Kenya has a well-established renewable feed-in-tariff (Fit) policy which was first implemented in 2008, and reviewed and expanded in 2010 and 2012 to include technologies such as geothermal and solar photovoltaic. The FiT policy is next due for review at the end of 2015, and includes a standardised Power Purchase Agreement (PPA) and a set of tariffs which are technology specific.
The size of projects is up to 20MW for hydropower, 40MW for solar PV and biomass, 50MW for wind and 70MW for geothermal. Geothermal dominates Kenya’s renewable energy sector, with a current installed capacity of 579MW out of an estimated potential of up to 10,000MW. The expansion of the geothermal energy sector is a key and much-publicised part of the government’s energy policy.
Several independent wind power projects have also been developed in recent years, with the most advanced of these being the Lake Turkana wind power project. Under the FiT policy, Kenya Power and Lighting Company is close to signing its first PPA for a solar PV power project, and has also entered into PPAs for mini-hydro projects.
Most of Kenya’s GHG emissions are from land use, land use change and forestry (LULUCF) and agriculture due to the heavy usage of biomass sold fuel for cooking and heating by the rural population. Other significant emissions are from energy and transport sectors.
The Kenya Association of Manufacturers (KAM) provides training and energy audits on energy efficiency through the Centre for Energy Efficiency & Conservation (CEEC). KAM also manages the annual Energy Management Award (EMA), which recognises major and sustainable gains in energy efficiency, energy and cost reductions.
Kenya energy policy also supports off-grid solar, which has permitted off-grid solar home systems entrepreneurs such as M-Kopa, based in Nairobi, to roll out solar home systems to 200,000 residences across East Africa.

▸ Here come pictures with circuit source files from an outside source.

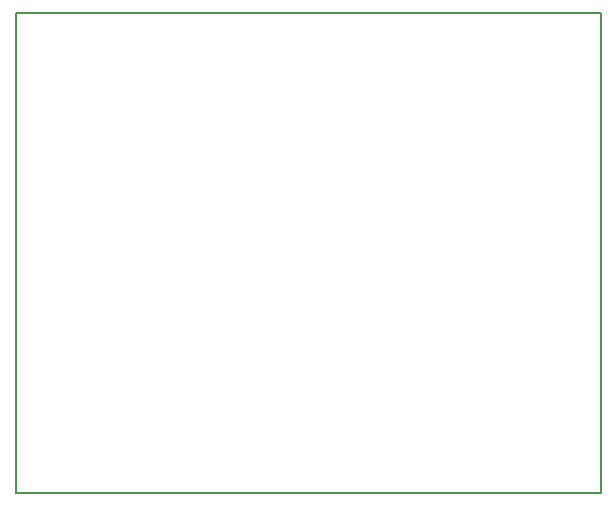
<source format=gbr>
%TF.GenerationSoftware,KiCad,Pcbnew,5.1.5+dfsg1-2build2*%
%TF.CreationDate,2021-07-06T16:50:00+02:00*%
%TF.ProjectId,airpcb_smd,61697270-6362-45f7-936d-642e6b696361,rev?*%
%TF.SameCoordinates,Original*%
%TF.FileFunction,Profile,NP*%
%FSLAX46Y46*%
G04 Gerber Fmt 4.6, Leading zero omitted, Abs format (unit mm)*
G04 Created by KiCad (PCBNEW 5.1.5+dfsg1-2build2) date 2021-07-06 16:50:00*
%MOMM*%
%LPD*%
G04 APERTURE LIST*
%TA.AperFunction,Profile*%
%ADD10C,0.150000*%
%TD*%
G04 APERTURE END LIST*
D10*
X50800000Y-9144000D02*
X100330000Y-9144000D01*
X50800000Y-49784000D02*
X50800000Y-9144000D01*
X100330000Y-49784000D02*
X50800000Y-49784000D01*
X100330000Y-9144000D02*
X100330000Y-49784000D01*
M02*

</source>
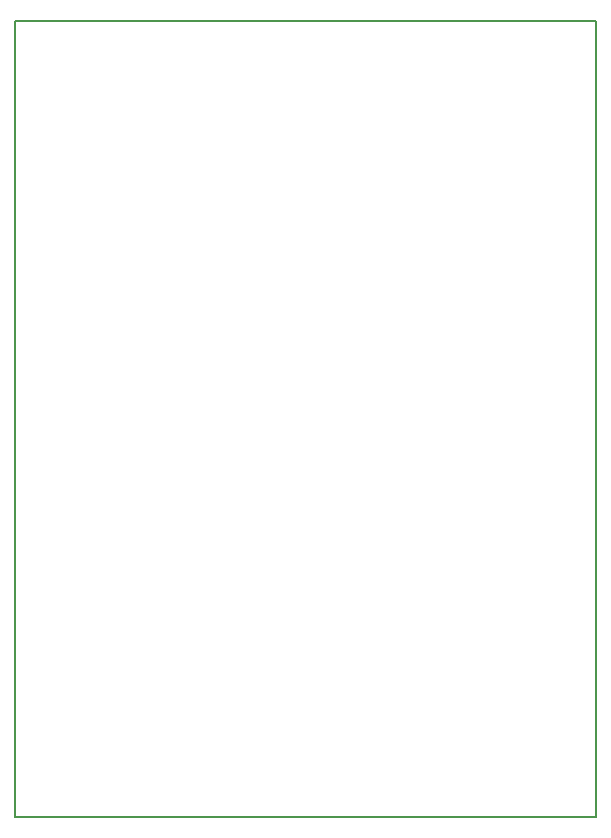
<source format=gko>
G04*
G04 #@! TF.GenerationSoftware,Altium Limited,Altium Designer,20.0.8 (157)*
G04*
G04 Layer_Color=16711935*
%FSLAX24Y24*%
%MOIN*%
G70*
G01*
G75*
%ADD14C,0.0060*%
D14*
X28450Y21050D02*
X46750D01*
X27400D02*
X28450D01*
X27400D02*
Y47600D01*
X46750D01*
X46750Y21050D01*
M02*

</source>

Kenya is one of 60 partner countries of the UN-REDD programme. It is also the host jurisdiction of the first REDD+ project in the world to achieve Verified Carbon Standard (VCS) validation & verification, the Kasigau Corridor project, which runs between Tsavo East and Tsavo West national parks in southern Kenya. The Kasigau Corridor project is managed by Wildlife Works and has reportedly generated 1.2 million Voluntary Emission Reductions (VERs) annually. These have been purchased by financial institutions such as BNP Paribas, Nedbank and Barclays with the proceeds (approximately US$3.5 million to US$7 million) funding investors and local communities.
The initial analysis within the National Climate Change Response Strategy (NCCRS) suggests that the financial requirements to move Kenya onto a low-carbon, climate resilient growth path may be in the region of US$2.75 billion per annum split roughly equally between mitigation and adaptation.
In terms of climate funds, the Scaling-Up Renewable Energy Programme has an investment plan of US$85 million in Kenya, of which around US$25 million has already been disbursed; whilst the Special Climate Change Fund, the Global Environment Facility Trust Fund and the Forest Carbon Partnership Facility Readiness Fund have all disbursed resources to Kenyan projects. In total, around US$300 million worth of resources have been disbursed from climate funds to projects in Kenya.
The amount of funds devoted to mitigation and adaptation is roughly equal, with adaptation accounting for slightly more, as is appropriate for the Kenyan situation.